If you can get a cheeky hour away from the kids, a trip to Koro Sun’s Rainforest Spa is an absolute must.
Opt for their signature banana leaf body wrap and zone out while a cascading waterfall and native birds provide the background music – bliss!!
The dining in Savusavu was a surprise.
Unlike many other resorts in Fiji, Koro Sun isn’t only all-inclusive so you’re not committed to eat every meal at the resort.
We enjoyed Koro Sun’s delicious traditional lovo feast, where an array of meats and homegrown vegetables are placed into an earth oven, lined with palms and hot coals and cooked for several hours.

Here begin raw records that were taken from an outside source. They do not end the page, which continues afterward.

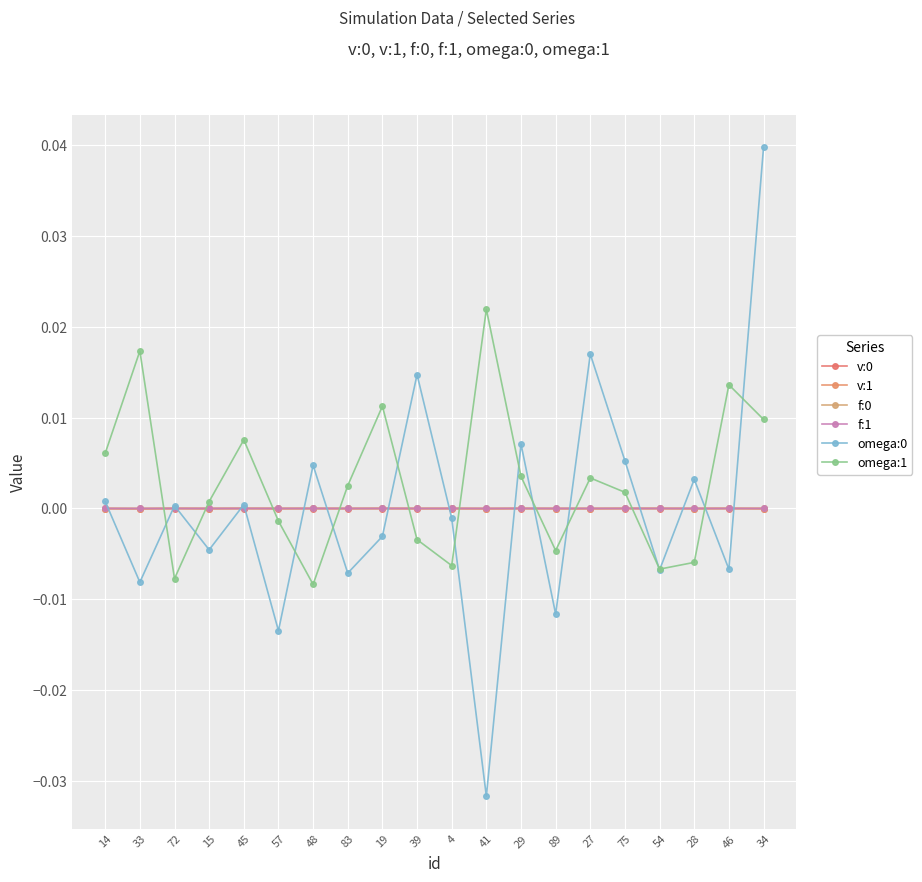

True or false: v:1 has more than 1 interior local peaks.

True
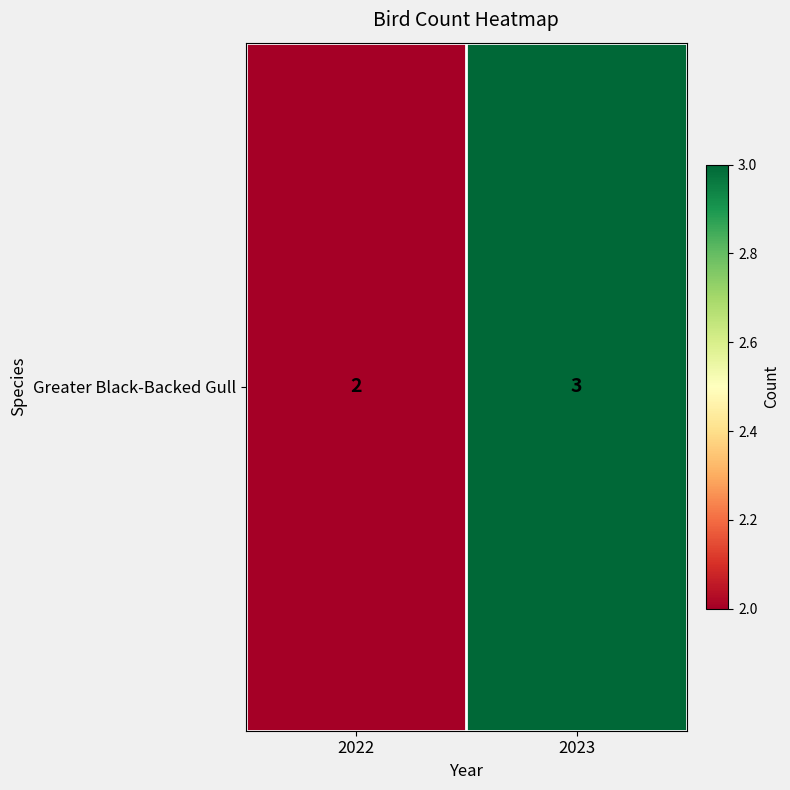

Rank the categories by value from lowest to highest.

2022, 2023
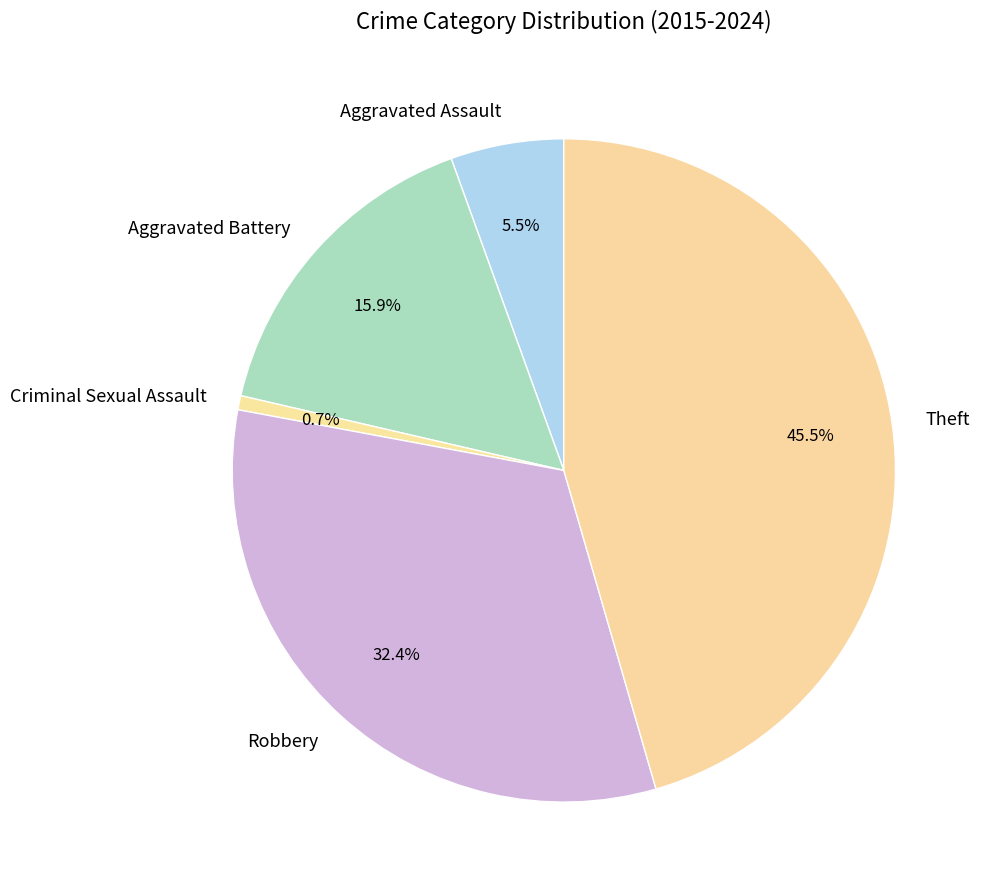

Rank the categories by value from lowest to highest.

Criminal Sexual Assault, Aggravated Assault, Aggravated Battery, Robbery, Theft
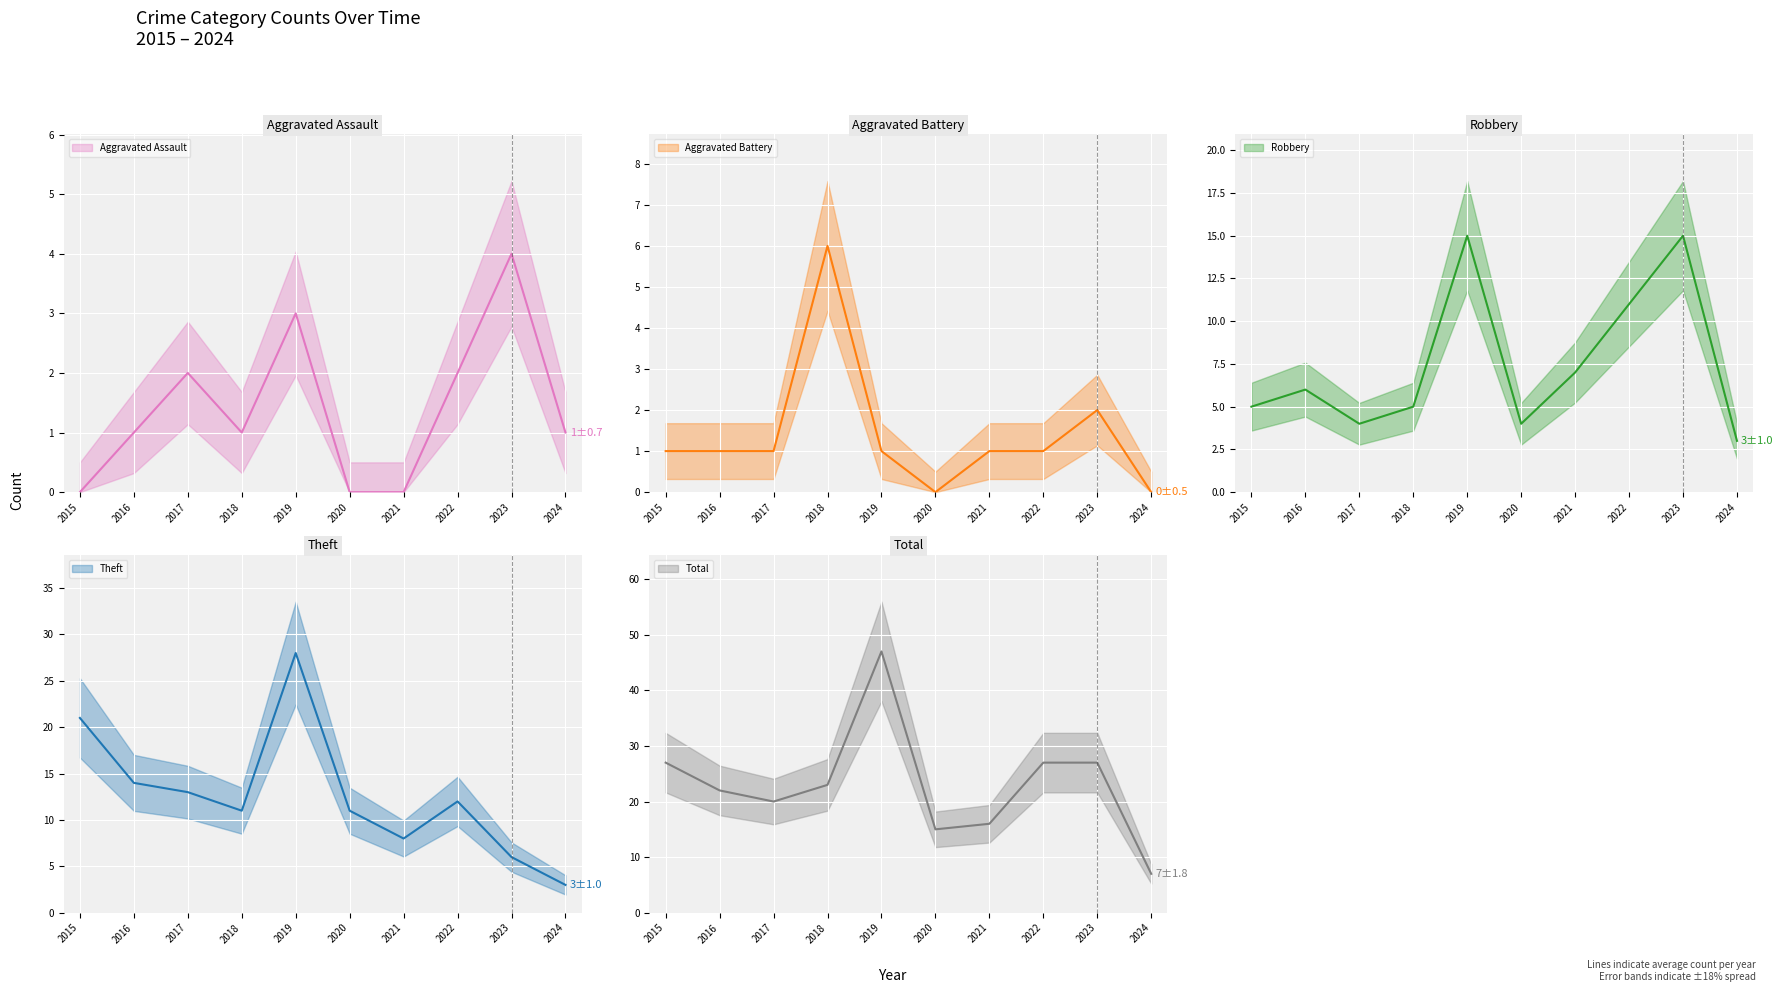

Where is the first local minimum for Aggravated Assault?

2018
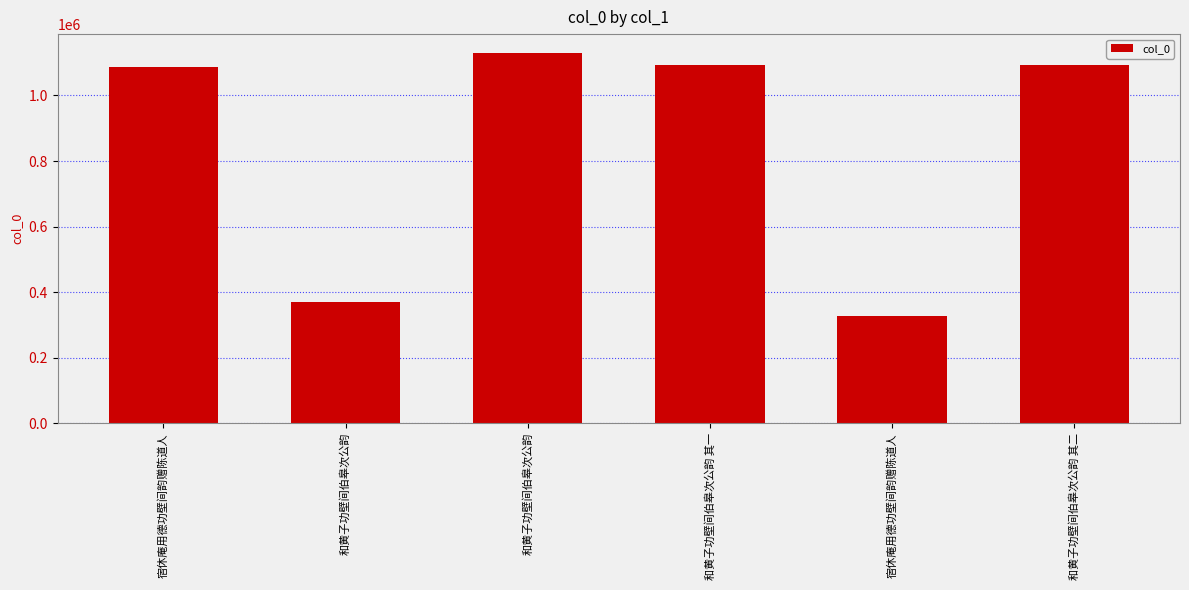

At which label is the value closest to 729071?

和黄子功壁间伯皋次公韵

We also ate lunch a few times at popular little local’s Indian curry house called Country Kitchen across the road from the town marketplace. It was inexpensive and the curries, roti and dhal were authentic and tasty.
Despite the dubious name and dilapidated entrance, one of our most memorable meals was at Surf’n’Turf in Savusavu town. It might be the town’s ‘fine dining’ restaurant but there’s definitely no need to dress up, and the big timber deck overlooking the water is great for families. The mud crab curry was one of the best I’ve ever eaten, and the kingfish sashimi was fresh and delicious.
Like many places in town, they are on ‘Fiji time’ here so if you’re patient enough to stick around for desert, the homemade coconut ice cream is well worth the wait.
You can fly directly into the tiny Savusavu airport – a 50-minute inter-island Fiji Airways flight from Nadi on a TINY plane – but we opted to fly into Labasa, the island’s largest town, and enjoyed a scenic 90 minute drive to Savusavu through remote villages and lush green mountains, past a myriad of colourful shacks and friendly locals waving and yelling, ‘Bula!’
Tips: The best time to visit Savusavu is during the Australian winter months of June, July and August.